Por Manuel Antonio Velandia Mora
España, febrero de 2012
Ser sacerdote, homosexual y vivir con el virus del sida son tres elementos explosivos cuando se unen, tal vez por ello el tema del asesinato de dos sacerdotes se ha vuelto un tema de la comidilla pública que ha sido muy bien aprovechado por los medios de comunicación, que han hecho un manejo con un giro desafortunado.
Ver esta situación desde el sensacionalismo no solo es de pésimo gusto sino que además demuestra cómo puede transformarse en amarillista la prensa que parece más seria. El despliegue que se le ha dado a este tema revela que el sida y la homosexualidad siguen siendo para muchos una tragedia, una tragedia que produce dolor en algunos y dividendos para quienes se aprovechan del dolor ajeno.

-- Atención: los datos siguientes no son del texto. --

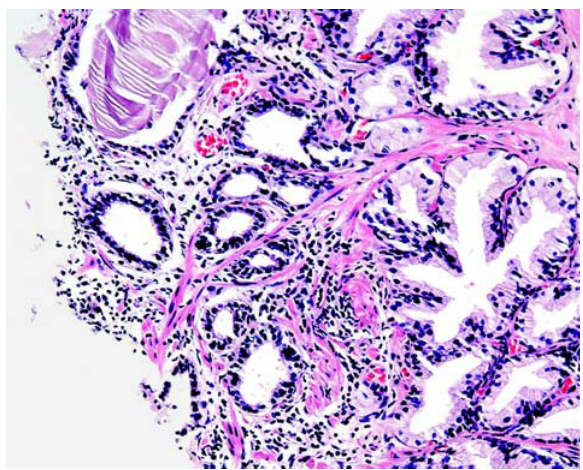
Figure 1 – Atrophy with no inflammation, hyperplastic subtype (HE, X100).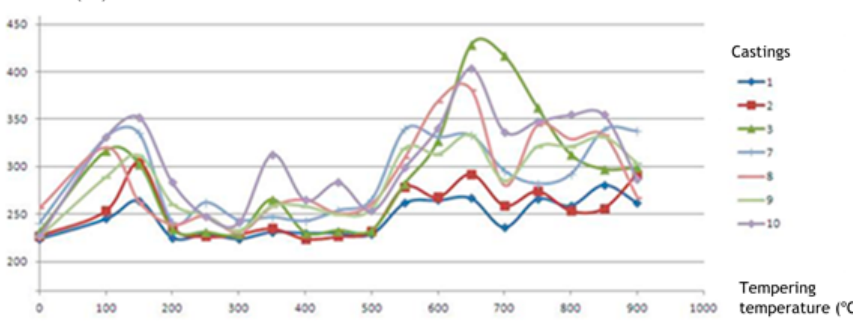
Figure 3. Detail of Figure 2 without castings 4–6, which showed a high transformation of austenite in other constituents.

Si a lo anterior se le suma el morbo que despierta la sexualidad de curas y monjas tenemos ante nosotros la base que creo las condiciones para que dos personas quisieran morir, dos personas que tenían claro que serían muy seguramente víctimas de crímenes de odio, no solo por los feligreses sino muy seguramente por la misma iglesia.
Es evidente en este caso que si hubiera tolerancia, aceptación y respeto en la sociedad, quizás ellos seguirían vivos.
Es mayor el peso de la iglesia, el peso de la exclusión social, el peso de una enfermedad que tiene un trato sexista y homofóbico, el peso de la culpa, el peso del rechazo familiar, el peso socio cultural que el peso del pecado. Quién quiere una vida tan pesada ¿para qué ser mártir, si la muerte se contempla como la única salvación posible?
Tengo amigos que prefirieron morir a que los vieran feos, personas que prefirieron suicidarse antes que aceptar que su familia sufriera, amigos que decidieron esconderse antes que solicitar apoyo.
Frente a la posibilidad de solucionar de una vez por todas “el problema” o la imposibilidad de soportar tanto peso junto, la muerte es más llevadera. Igual, según la doctrina católica, Dios perdona a quien se arrepiente, así sea en el último momento.